Dataset entries:
»»

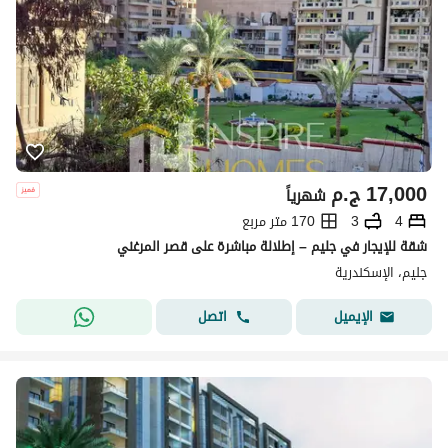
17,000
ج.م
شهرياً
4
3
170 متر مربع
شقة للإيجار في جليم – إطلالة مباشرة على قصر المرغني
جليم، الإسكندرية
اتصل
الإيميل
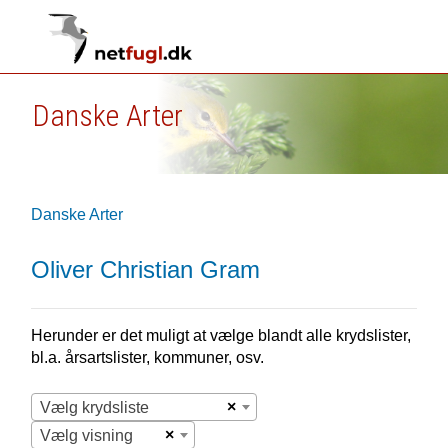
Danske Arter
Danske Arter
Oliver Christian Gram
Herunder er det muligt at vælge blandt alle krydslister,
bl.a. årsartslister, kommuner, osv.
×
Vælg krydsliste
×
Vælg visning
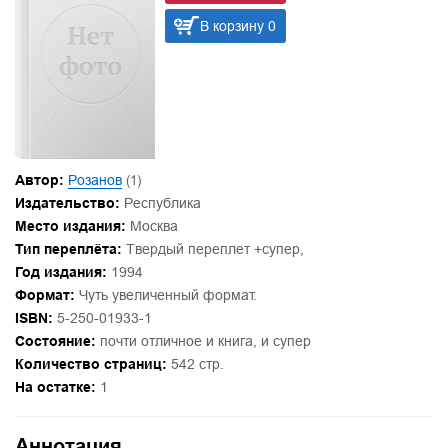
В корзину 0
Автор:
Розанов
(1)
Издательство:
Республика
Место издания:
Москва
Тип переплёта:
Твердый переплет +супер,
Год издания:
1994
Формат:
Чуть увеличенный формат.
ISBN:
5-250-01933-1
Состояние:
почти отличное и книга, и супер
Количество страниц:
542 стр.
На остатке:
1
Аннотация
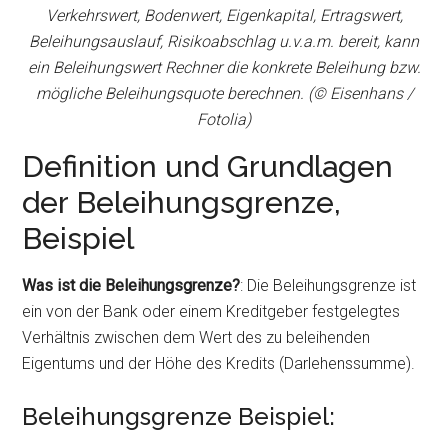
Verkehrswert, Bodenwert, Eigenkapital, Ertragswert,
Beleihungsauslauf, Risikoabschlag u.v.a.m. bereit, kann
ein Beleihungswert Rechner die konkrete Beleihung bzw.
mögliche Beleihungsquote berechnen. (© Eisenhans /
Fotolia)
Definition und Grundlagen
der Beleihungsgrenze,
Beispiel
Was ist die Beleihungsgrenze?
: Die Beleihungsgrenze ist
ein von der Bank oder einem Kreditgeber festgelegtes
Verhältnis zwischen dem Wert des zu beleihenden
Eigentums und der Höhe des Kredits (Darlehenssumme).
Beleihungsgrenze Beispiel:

««
»»

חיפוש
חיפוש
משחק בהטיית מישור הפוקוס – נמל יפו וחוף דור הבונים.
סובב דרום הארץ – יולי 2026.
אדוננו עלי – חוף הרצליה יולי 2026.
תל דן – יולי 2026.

««

» **What to do**: Tally the lines of the records holding the word "супер", then state only the tally.

» **Written solution**: 2